Как увидел я это, вспомнил мальчиков своих да Любашу… – Алексей снова умолк, погладил Савву по голове, вздохнул и продолжил изменившимся голосом: – В общем, изрубили мы в куски всех: и боярина Терентия, и людей его, и двух купцов с той ладьи, и лодейщиков – всех, никто не ушел. Детишек накормили, обогрели, через пару дней с попутным караваном в Переяславль отправили, а сами службу нести остались да воли княжеской ждать. Была, конечно, опаска, что великий князь за боярина своего спросит, но правду за собой чувствовали.

«Это ты, Алексей Дмитриевич, напрасно погорячился, купцов и Терентия надо было живыми брать. Такое серьезное дело, как незаконный вывоз оружия и живого товара, они не сами организовали, кто-то посерьезнее над ними стоял, и наверняка имелось прикрытие в Кремле, пардон, в Киеве. А ты своим мечом сам все концы и обрубил».

– Дождались мы нового боярина, – продолжал Алексей. – Передал тот нам похвальные слова, правда, не от великого князя, а от Ярополка Владимировича – старшего сына Мономаха, который в Переяславле княжил, и сам новый боярин почему-то не киевским оказался, а переяславским. Так что, думаю, весть об этом деле до князя Мономаха могла и вообще не дойти.

«Ну да, региональная элита урвала себе долю в контрабандном трафике, да еще и таможню под себя нагнула. Богата традициями Русская земля, и не утрачиваются они со временем, хоть тысяча лет пройди, хоть больше. Сталина на вас, сволочей, нет, как сказал бы один мой знакомый… Да и не один десяток у меня таких знакомых, если честно. Только вот тебя, уважаемый, по законам жанра убрать должны были – такие свидетели да честные таможенники, которым за Державу обидно, долго не живут».

Дальнейший рассказ Алексея полностью подтвердил Мишкины мысли:

– Осенью вернулись по домам, вроде бы всё хорошо было, но стали с моими людьми странные вещи происходить: то кого-то в драке убьют, то кто-то пьяный под забором насмерть замерзнет, то на рыбалке под лед провалятся да утонут. Четверо на охоту поехали – пропали, так никого и не нашли. Бывало, конечно, и раньше такое, но не так же – один за другим и почитай всю зиму.

Умные люди объяснили, что тем делом с рабской ладьей я кому-то сильному крепко на мозоль наступил, посоветовали мне из Лукомля уезжать. Давыд Узда тоже что-то беспокоиться начал, рассказал, что людишки подозрительные возле моего дома крутятся. Не послушал я умных людей, решил к князю Ярополку пойти – я же княжий человек, должен же князь меня защитить!

«Вот, вот! Я в середине девяностых тоже такие слова от одного государева человека в больших погонах слышал. Ни хрена его никто не защитил, сожрали дерьмократы, еще и помоями напоследок полили».
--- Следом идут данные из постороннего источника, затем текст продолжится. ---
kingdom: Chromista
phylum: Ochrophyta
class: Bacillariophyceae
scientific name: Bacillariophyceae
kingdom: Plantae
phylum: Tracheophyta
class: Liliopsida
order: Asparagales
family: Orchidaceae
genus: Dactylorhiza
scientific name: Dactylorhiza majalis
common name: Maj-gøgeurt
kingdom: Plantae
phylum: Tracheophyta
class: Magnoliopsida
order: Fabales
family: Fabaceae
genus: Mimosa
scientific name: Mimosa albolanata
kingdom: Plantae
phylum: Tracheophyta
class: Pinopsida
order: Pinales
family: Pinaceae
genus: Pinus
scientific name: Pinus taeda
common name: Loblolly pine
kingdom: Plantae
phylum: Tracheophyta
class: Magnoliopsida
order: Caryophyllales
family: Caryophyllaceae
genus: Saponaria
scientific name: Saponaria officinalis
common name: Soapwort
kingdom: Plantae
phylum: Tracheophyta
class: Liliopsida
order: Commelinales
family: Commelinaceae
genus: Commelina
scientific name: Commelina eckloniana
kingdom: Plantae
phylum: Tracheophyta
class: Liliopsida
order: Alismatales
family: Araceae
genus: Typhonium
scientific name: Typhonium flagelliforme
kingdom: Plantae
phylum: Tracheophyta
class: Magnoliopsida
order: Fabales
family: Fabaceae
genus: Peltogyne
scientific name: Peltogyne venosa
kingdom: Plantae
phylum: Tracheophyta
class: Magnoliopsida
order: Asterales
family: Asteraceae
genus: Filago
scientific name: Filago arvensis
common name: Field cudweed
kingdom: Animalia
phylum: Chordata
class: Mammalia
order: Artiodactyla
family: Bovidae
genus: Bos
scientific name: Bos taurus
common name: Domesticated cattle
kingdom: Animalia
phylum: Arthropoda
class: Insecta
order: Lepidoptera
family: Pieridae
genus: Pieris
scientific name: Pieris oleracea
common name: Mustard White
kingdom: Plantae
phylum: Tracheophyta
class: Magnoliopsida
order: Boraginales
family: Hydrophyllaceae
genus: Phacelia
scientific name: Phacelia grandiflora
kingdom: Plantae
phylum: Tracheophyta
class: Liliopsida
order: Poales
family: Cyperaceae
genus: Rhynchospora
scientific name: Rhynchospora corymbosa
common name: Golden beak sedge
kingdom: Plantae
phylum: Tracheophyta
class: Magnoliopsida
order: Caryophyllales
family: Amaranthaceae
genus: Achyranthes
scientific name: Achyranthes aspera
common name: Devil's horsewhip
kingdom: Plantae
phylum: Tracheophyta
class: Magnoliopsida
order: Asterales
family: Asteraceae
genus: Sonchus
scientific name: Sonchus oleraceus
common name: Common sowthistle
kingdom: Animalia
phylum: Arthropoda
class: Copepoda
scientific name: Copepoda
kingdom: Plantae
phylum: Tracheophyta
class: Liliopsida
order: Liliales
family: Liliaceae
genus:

– Собрался, – продолжал Алексей, – и поехал в Переяславль. До темноты просидел в детинце в дружинной избе, к князю Ярополку Владимировичу так и не допустили. На следующий день то же самое. И на следующий то же. Это сотника-то! Обидно стало, оседлал коня и домой отправился. До Лукомля уже после заката добрался, еду и думаю: пустят в город или не пустят? Хоть бы знакомые на воротах службу несли… Темнота – хоть глаз коли. И тут меня как будто толкнул кто – вспомнил я, Корней Агеич, одно поучение твое, насчет того, что ночью в опасном месте меч в ножнах держать нельзя. Вытащил я его и клинком на плечо положил, как ты и учил.